Blogue de Simon Dor, professeur en études vidéoludiques et médiatiques

Qu’est-ce qu’une vie bonne? de Judith Butler

Qu’est-ce qu’une vie bonne? de Judith Butler est un très court livre issu d’une présentation qu’elle a faite lors de sa réception du prix Adorno. Elle y pose une question éthique extrêmement importante et assez complexe à répondre qu’elle hérite, justement, du philosophe qui donne son nom au prix qu’elle reçoit.

L’idée principale du livre, c’est de dire que le jugement éthique qu’on porte sur des actions dépend du contexte dans lequel cette action est prise et de sa complexité.
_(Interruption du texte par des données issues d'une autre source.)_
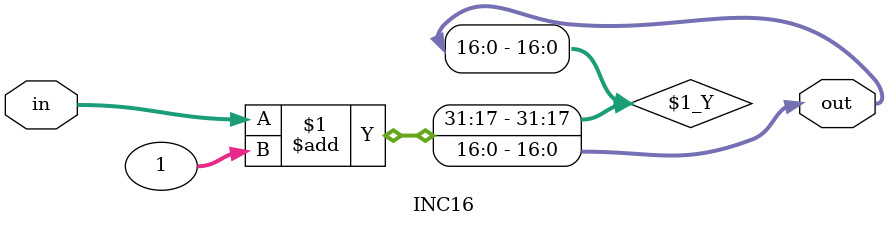
<source format=v>
module INC16 #(parameter SIZE = 16) (input [SIZE-1:0] in, output [SIZE:0] out);
assign out = in + 1;
endmodule
</source>
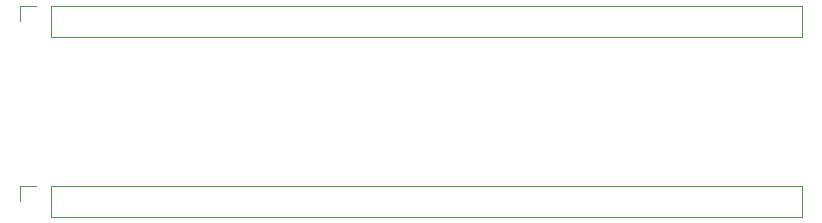
<source format=gbr>
%TF.GenerationSoftware,KiCad,Pcbnew,(5.1.10-1-10_14)*%
%TF.CreationDate,2021-09-16T13:02:04+08:00*%
%TF.ProjectId,AT90USB1287-Board,41543930-5553-4423-9132-38372d426f61,rev?*%
%TF.SameCoordinates,Original*%
%TF.FileFunction,Legend,Bot*%
%TF.FilePolarity,Positive*%
%FSLAX46Y46*%
G04 Gerber Fmt 4.6, Leading zero omitted, Abs format (unit mm)*
G04 Created by KiCad (PCBNEW (5.1.10-1-10_14)) date 2021-09-16 13:02:04*
%MOMM*%
%LPD*%
G01*
G04 APERTURE LIST*
%ADD10C,0.120000*%
G04 APERTURE END LIST*
D10*
%TO.C,J3*%
X173034000Y-63186000D02*
X173034000Y-65846000D01*
X109474000Y-63186000D02*
X173034000Y-63186000D01*
X109474000Y-65846000D02*
X173034000Y-65846000D01*
X109474000Y-63186000D02*
X109474000Y-65846000D01*
X108204000Y-63186000D02*
X106874000Y-63186000D01*
X106874000Y-63186000D02*
X106874000Y-64516000D01*
%TO.C,J2*%
X173034000Y-78426000D02*
X173034000Y-81086000D01*
X109474000Y-78426000D02*
X173034000Y-78426000D01*
X109474000Y-81086000D02*
X173034000Y-81086000D01*
X109474000Y-78426000D02*
X109474000Y-81086000D01*
X108204000Y-78426000D02*
X106874000Y-78426000D01*
X106874000Y-78426000D02*
X106874000Y-79756000D01*
%TD*%
M02*

</source>
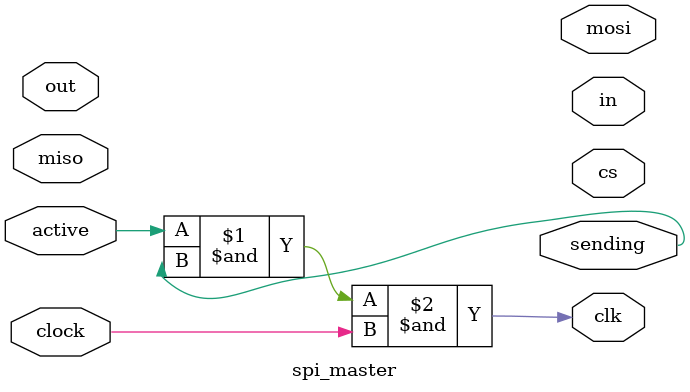
<source format=v>
`default_nettype none


module spi_master(active, sending, clock, out, in, miso, mosi, cs, clk);

input           active;         // is an SPI transaction active?
output          sending;        // high if a transmission is in progress
input           clock;          // input clock source
input  [7:0]    out;            // output data
output [7:0]    in;             // input data

input           miso;
output          mosi;
output          cs;
output          clk;

assign clk = active & sending & clock;

always @(negedge clock) begin
    // if active, 
end

always @(posedge clock) begin
end

endmodule

</source>
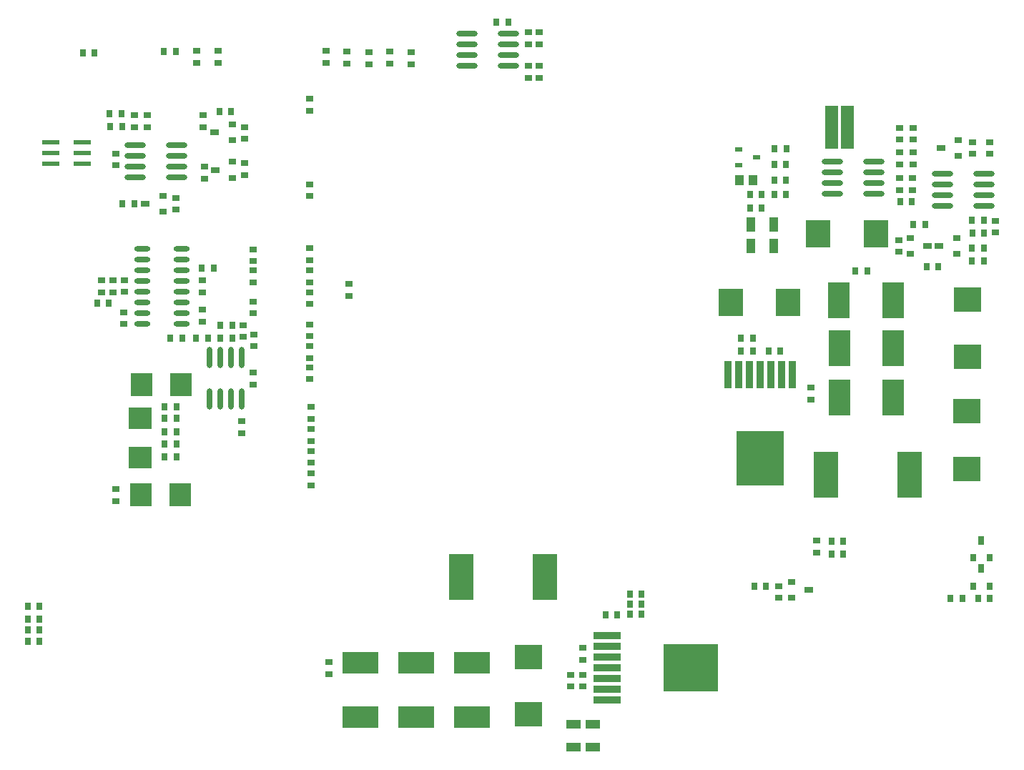
<source format=gtp>
G04*
G04 #@! TF.GenerationSoftware,Altium Limited,Altium Designer,19.1.7 (138)*
G04*
G04 Layer_Color=8421504*
%FSLAX44Y44*%
%MOMM*%
G71*
G01*
G75*
%ADD19R,6.4000X5.6000*%
%ADD20R,5.6000X6.4000*%
%ADD21R,0.9000X0.8000*%
%ADD22R,0.8000X0.9000*%
%ADD23O,2.5000X0.7000*%
%ADD24R,2.6162X2.7432*%
%ADD25R,2.9000X5.4000*%
%ADD26R,3.2000X3.0000*%
%ADD27R,1.7000X1.1000*%
%ADD28R,3.2000X0.9000*%
%ADD29R,0.6500X0.9000*%
%ADD30R,0.6500X1.1000*%
%ADD31R,3.0000X3.2000*%
%ADD32R,2.6000X4.2000*%
%ADD33R,0.9000X0.6500*%
%ADD34R,1.1000X0.6500*%
%ADD35R,1.1000X1.7000*%
%ADD36R,1.0000X1.3000*%
%ADD37R,0.8500X0.6000*%
%ADD38R,1.5500X5.2000*%
%ADD39R,0.9000X3.2000*%
%ADD40R,4.2000X2.6000*%
%ADD41O,0.7000X2.5000*%
%ADD42O,1.9000X0.6000*%
%ADD43R,2.7432X2.6162*%
%ADD44R,2.0000X0.5300*%
D19*
X904000Y110100D02*
D03*
D20*
X986107Y358500D02*
D03*
D21*
X711700Y863048D02*
D03*
Y849048D02*
D03*
X724700Y823048D02*
D03*
Y809048D02*
D03*
X711700Y823048D02*
D03*
Y809048D02*
D03*
X724700Y849052D02*
D03*
Y863052D02*
D03*
X499000Y551002D02*
D03*
Y565002D02*
D03*
X454250Y340498D02*
D03*
Y326498D02*
D03*
X776000Y101998D02*
D03*
Y87998D02*
D03*
X476000Y103002D02*
D03*
Y117002D02*
D03*
X762000Y101998D02*
D03*
Y87998D02*
D03*
X776000Y133998D02*
D03*
Y119998D02*
D03*
X1046000Y442002D02*
D03*
Y428002D02*
D03*
X1151000Y750002D02*
D03*
Y736002D02*
D03*
X1053000Y246998D02*
D03*
Y260998D02*
D03*
X1265008Y625773D02*
D03*
Y639773D02*
D03*
X1151301Y676299D02*
D03*
Y690299D02*
D03*
X1166301Y676299D02*
D03*
Y690299D02*
D03*
X1150252Y602999D02*
D03*
Y616999D02*
D03*
X1167125Y750002D02*
D03*
Y736002D02*
D03*
X1167125Y706498D02*
D03*
Y720498D02*
D03*
X1151301Y720502D02*
D03*
Y706502D02*
D03*
X1258000Y718999D02*
D03*
Y732999D02*
D03*
X1008500Y207002D02*
D03*
Y193002D02*
D03*
X1238000Y718999D02*
D03*
Y732999D02*
D03*
X223000Y307999D02*
D03*
Y321999D02*
D03*
X206000Y554998D02*
D03*
Y568998D02*
D03*
X233500Y555398D02*
D03*
Y569398D02*
D03*
X327000Y750800D02*
D03*
Y764800D02*
D03*
X375500Y736600D02*
D03*
Y750600D02*
D03*
X260500Y764502D02*
D03*
Y750502D02*
D03*
X328000Y703552D02*
D03*
Y689552D02*
D03*
X294500Y652999D02*
D03*
Y666998D02*
D03*
X233000Y517400D02*
D03*
Y531400D02*
D03*
X325500Y554997D02*
D03*
Y568997D02*
D03*
X325500Y534502D02*
D03*
Y520502D02*
D03*
X472000Y841002D02*
D03*
Y827002D02*
D03*
X245300Y750498D02*
D03*
Y764498D02*
D03*
X223000Y719502D02*
D03*
Y705502D02*
D03*
X454250Y405002D02*
D03*
Y419002D02*
D03*
X453000Y682998D02*
D03*
Y668998D02*
D03*
X454250Y353002D02*
D03*
Y367002D02*
D03*
X386000Y530002D02*
D03*
Y544002D02*
D03*
X372000Y388098D02*
D03*
Y402098D02*
D03*
X376000Y707998D02*
D03*
Y693998D02*
D03*
X454250Y379002D02*
D03*
Y393002D02*
D03*
X386000Y446002D02*
D03*
Y460002D02*
D03*
X453000Y452052D02*
D03*
Y466052D02*
D03*
X319000Y827002D02*
D03*
Y841002D02*
D03*
X497150Y826000D02*
D03*
Y840000D02*
D03*
X523000Y825002D02*
D03*
Y839002D02*
D03*
X547800Y826002D02*
D03*
Y840002D02*
D03*
X573200Y825002D02*
D03*
Y839002D02*
D03*
X453000Y580998D02*
D03*
Y566998D02*
D03*
Y555000D02*
D03*
Y541000D02*
D03*
Y606998D02*
D03*
Y592998D02*
D03*
X386051Y605998D02*
D03*
Y591998D02*
D03*
X453000Y503000D02*
D03*
Y517000D02*
D03*
X386500Y504998D02*
D03*
Y490998D02*
D03*
X453000Y783998D02*
D03*
Y769998D02*
D03*
X386000Y580998D02*
D03*
Y566998D02*
D03*
X453000Y477002D02*
D03*
Y491002D02*
D03*
X220000Y555002D02*
D03*
Y569002D02*
D03*
X373897Y515998D02*
D03*
Y501998D02*
D03*
X344702Y827002D02*
D03*
Y841002D02*
D03*
D22*
X673702Y875050D02*
D03*
X687702D02*
D03*
X338998Y583250D02*
D03*
X324998D02*
D03*
X280998Y375000D02*
D03*
X294998D02*
D03*
X816998Y173000D02*
D03*
X802998D02*
D03*
X831998Y197500D02*
D03*
X845998D02*
D03*
X831998Y185500D02*
D03*
X845998D02*
D03*
X846002Y173500D02*
D03*
X832002D02*
D03*
X1113001Y580000D02*
D03*
X1099001D02*
D03*
X1236998Y640000D02*
D03*
X1250998D02*
D03*
X988002Y670950D02*
D03*
X974002D02*
D03*
X1070500Y260400D02*
D03*
X1084500D02*
D03*
X1070500Y245000D02*
D03*
X1084500D02*
D03*
X996250Y485487D02*
D03*
X1010250D02*
D03*
X1237498Y625000D02*
D03*
X1251498D02*
D03*
X963298Y500488D02*
D03*
X977298D02*
D03*
X963298Y485488D02*
D03*
X977298D02*
D03*
X1151748Y662000D02*
D03*
X1165748D02*
D03*
X1182998Y585500D02*
D03*
X1196998D02*
D03*
X1167569Y635000D02*
D03*
X1181569D02*
D03*
X1237040Y592000D02*
D03*
X1251040D02*
D03*
X1016960Y688001D02*
D03*
X1002960D02*
D03*
X1016960Y706001D02*
D03*
X1002960D02*
D03*
X1237040Y607500D02*
D03*
X1251040D02*
D03*
X1017252Y725000D02*
D03*
X1003252D02*
D03*
X1017001Y671000D02*
D03*
X1003001D02*
D03*
X988002Y655000D02*
D03*
X974002D02*
D03*
X993001Y207000D02*
D03*
X979001D02*
D03*
X1225501Y192500D02*
D03*
X1211502D02*
D03*
X1243998Y192500D02*
D03*
X1257998D02*
D03*
X280998Y419000D02*
D03*
X294998D02*
D03*
X346998Y516000D02*
D03*
X360998D02*
D03*
X280998Y405995D02*
D03*
X294998D02*
D03*
X346998Y501000D02*
D03*
X360998D02*
D03*
X280998Y360000D02*
D03*
X294998D02*
D03*
X280998Y390000D02*
D03*
X294998D02*
D03*
X345998Y768750D02*
D03*
X359998D02*
D03*
X215998Y766302D02*
D03*
X229998D02*
D03*
X216498Y751250D02*
D03*
X230498D02*
D03*
X332502Y501000D02*
D03*
X318502D02*
D03*
X230998Y660000D02*
D03*
X244998D02*
D03*
X288001Y501000D02*
D03*
X302001D02*
D03*
X184000Y838200D02*
D03*
X198000D02*
D03*
X214998Y542500D02*
D03*
X200998D02*
D03*
X132998Y168000D02*
D03*
X118998D02*
D03*
X132998Y183000D02*
D03*
X118998D02*
D03*
X132998Y142000D02*
D03*
X118998D02*
D03*
X119002Y155000D02*
D03*
X133002D02*
D03*
X280002Y840000D02*
D03*
X294002D02*
D03*
D23*
X639200Y861100D02*
D03*
Y848400D02*
D03*
Y835700D02*
D03*
Y823000D02*
D03*
X688200Y861100D02*
D03*
Y848400D02*
D03*
Y835700D02*
D03*
Y823000D02*
D03*
X1120500Y671950D02*
D03*
Y684650D02*
D03*
Y697350D02*
D03*
Y710050D02*
D03*
X1071500Y671950D02*
D03*
Y684650D02*
D03*
Y697350D02*
D03*
Y710050D02*
D03*
X1201800Y695349D02*
D03*
Y682649D02*
D03*
Y669949D02*
D03*
Y657249D02*
D03*
X1250800Y695349D02*
D03*
Y682649D02*
D03*
Y669949D02*
D03*
Y657249D02*
D03*
X246000Y729050D02*
D03*
Y716350D02*
D03*
Y703650D02*
D03*
Y690950D02*
D03*
X295000Y729050D02*
D03*
Y716350D02*
D03*
Y703650D02*
D03*
Y690950D02*
D03*
D24*
X253505Y446000D02*
D03*
X300495D02*
D03*
X299495Y315000D02*
D03*
X252505D02*
D03*
D25*
X731000Y218000D02*
D03*
X632000D02*
D03*
X1163094Y339000D02*
D03*
X1064094D02*
D03*
D26*
X712000Y123000D02*
D03*
Y55000D02*
D03*
X1231000Y346000D02*
D03*
Y414000D02*
D03*
X1231340Y478500D02*
D03*
Y546500D02*
D03*
D27*
X765000Y43500D02*
D03*
Y16500D02*
D03*
X788000D02*
D03*
Y43500D02*
D03*
D28*
X805000Y148100D02*
D03*
Y135400D02*
D03*
Y122700D02*
D03*
Y110000D02*
D03*
Y97300D02*
D03*
Y84600D02*
D03*
Y71900D02*
D03*
D29*
X1238500Y240625D02*
D03*
X1257500D02*
D03*
X1257500Y207125D02*
D03*
X1238500D02*
D03*
D30*
X1248000Y261375D02*
D03*
X1248000Y227875D02*
D03*
D31*
X951000Y543000D02*
D03*
X1019000D02*
D03*
X1055000Y624373D02*
D03*
X1123000D02*
D03*
D32*
X1080000Y430000D02*
D03*
X1144000D02*
D03*
X1079499Y545751D02*
D03*
X1143500D02*
D03*
X1080000Y488500D02*
D03*
X1144000D02*
D03*
D33*
X1220875Y716500D02*
D03*
Y735500D02*
D03*
X1163875Y600500D02*
D03*
Y619500D02*
D03*
X1218875Y619500D02*
D03*
Y600500D02*
D03*
X1023125Y193000D02*
D03*
Y212000D02*
D03*
X360875Y754101D02*
D03*
Y735100D02*
D03*
X278873Y669500D02*
D03*
Y650500D02*
D03*
X361373Y709500D02*
D03*
Y690500D02*
D03*
D34*
X1200125Y726000D02*
D03*
X1184625Y610000D02*
D03*
X1198125Y610000D02*
D03*
X1043875Y202500D02*
D03*
X340125Y744601D02*
D03*
X258123Y660000D02*
D03*
X340623Y700000D02*
D03*
D35*
X1002000Y610000D02*
D03*
X975000D02*
D03*
X1002000Y635000D02*
D03*
X975000D02*
D03*
D36*
X977750Y688001D02*
D03*
X961750D02*
D03*
D37*
X982150Y715000D02*
D03*
X960650Y705500D02*
D03*
Y724500D02*
D03*
D38*
X1070575Y750502D02*
D03*
X1089075D02*
D03*
D39*
X1024100Y457500D02*
D03*
X1011400D02*
D03*
X998700D02*
D03*
X986000D02*
D03*
X973300D02*
D03*
X960600D02*
D03*
X947900D02*
D03*
D40*
X513004Y52001D02*
D03*
Y116001D02*
D03*
X579004Y52001D02*
D03*
Y116001D02*
D03*
X645004Y52001D02*
D03*
Y116001D02*
D03*
D41*
X372050Y477500D02*
D03*
X359350D02*
D03*
X346650D02*
D03*
X333950D02*
D03*
X372050Y428500D02*
D03*
X359350D02*
D03*
X346650D02*
D03*
X333950D02*
D03*
D42*
X301500Y517452D02*
D03*
Y530152D02*
D03*
Y542852D02*
D03*
Y555552D02*
D03*
Y568252D02*
D03*
Y580952D02*
D03*
Y593652D02*
D03*
Y606352D02*
D03*
X254500Y517452D02*
D03*
Y530152D02*
D03*
Y542852D02*
D03*
Y555552D02*
D03*
Y568252D02*
D03*
Y580952D02*
D03*
Y593652D02*
D03*
Y606352D02*
D03*
D43*
X252250Y405995D02*
D03*
Y359005D02*
D03*
D44*
X183600Y732700D02*
D03*
Y720000D02*
D03*
Y707300D02*
D03*
X146400D02*
D03*
Y720000D02*
D03*
Y732700D02*
D03*
M02*

</source>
Un monde où tout est en interrelation complexifie la responsabilité individuelle de nos actions morales, dans un sens comme dans l’autre.

Ainsi, Butler se questionne sur la manière dont

les opérations plus larges du pouvoir et de la domination pénètrent ou plutôt envahissent les réflexions que nous pouvons formuler de manière individuelle sur la meilleure manière de vivre” (p. 50).

Concrètement, elle se demande si tenter de faire du bien autour de soi ne serait pas une question qui aurait une mesure variable selon notre position sociale ou selon le pouvoir qu’on peut avoir sur notre vie. Ainsi, une personne qui lutte pour sa survie dans un contexte de guerre ou qui cherche refuge dans un pays étranger ne peut être aussi moralement responsable de certaines de ses actions qu’une personne qui a le luxe de choisir entre différents produits de consommation à un supermarché.

Plusieurs questions éthiques sont des questions qu’on ne peut que se poser dans une position de privilège:

Comment peut-on se demander qu’elle est la meilleure vie à mener quand on sent qu’on a aucun pouvoir pour diriger sa vie, quand on n’est pas sûr d’être en vie, quand on se bat pour éprouver la sensation qu’on est en vie et, qu’en même temps, on a peur de cette sensation et qu’on a peur aussi de vivre de cette manière? (p. 62)

Au fond, les questions morales ne sont jamais entièrement individuelles, elles dépendent d’une société et d’une culture qui les contextualisent, qui les positionnent, qui leur donnent un sens.

Butler le synthétise ainsi:

[…] aucune créature humaine ne survit ni ne subsiste sans la dépendance d’un environnement qui lui assure une assistance, des formes sociales de relations, des formes économiques qui supposent et structurent l’interdépendance (p. 76).

Elle ajoute d’ailleurs que cette dépendance peut mener à une vulnérabilité qui peut nous menacer, mais qu’elle reste nécessaire dans tout contexte social.